> Information given
------------------------------------------------

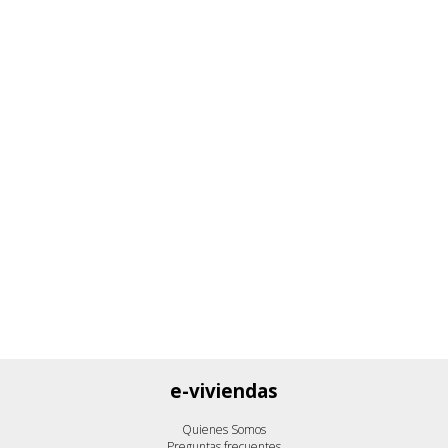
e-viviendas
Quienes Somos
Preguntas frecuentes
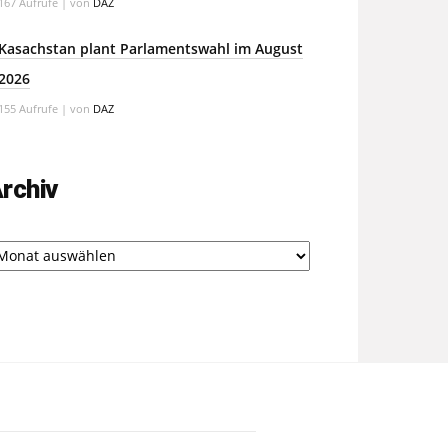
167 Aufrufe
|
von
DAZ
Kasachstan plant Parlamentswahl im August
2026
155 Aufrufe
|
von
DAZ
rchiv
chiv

------------------------------------------------

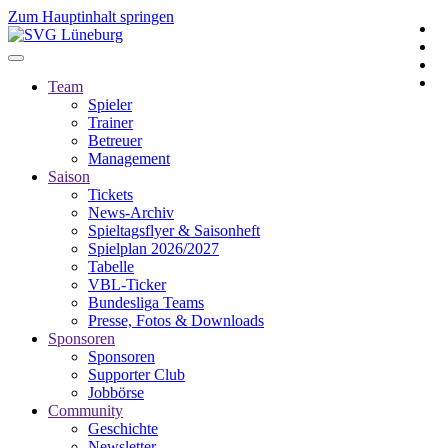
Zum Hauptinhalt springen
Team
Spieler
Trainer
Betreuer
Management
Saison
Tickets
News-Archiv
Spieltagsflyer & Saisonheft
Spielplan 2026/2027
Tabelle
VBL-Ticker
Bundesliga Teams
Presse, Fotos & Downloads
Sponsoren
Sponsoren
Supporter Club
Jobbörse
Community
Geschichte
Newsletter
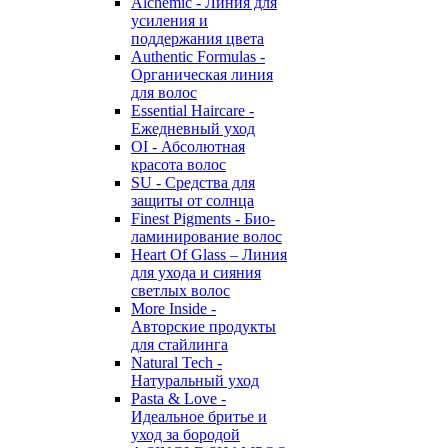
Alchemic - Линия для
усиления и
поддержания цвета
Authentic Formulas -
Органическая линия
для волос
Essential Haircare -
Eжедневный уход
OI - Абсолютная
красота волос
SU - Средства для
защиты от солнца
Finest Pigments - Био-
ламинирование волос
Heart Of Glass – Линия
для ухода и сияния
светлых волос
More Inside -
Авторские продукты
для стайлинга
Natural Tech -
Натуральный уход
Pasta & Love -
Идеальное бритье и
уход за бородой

------------------------------------------------

Collect every line from the entries above that contains the word "волос". Letter case matters, so match it exactly.

> Response to the task
для волос
красота волос
ламинирование волос
светлых волос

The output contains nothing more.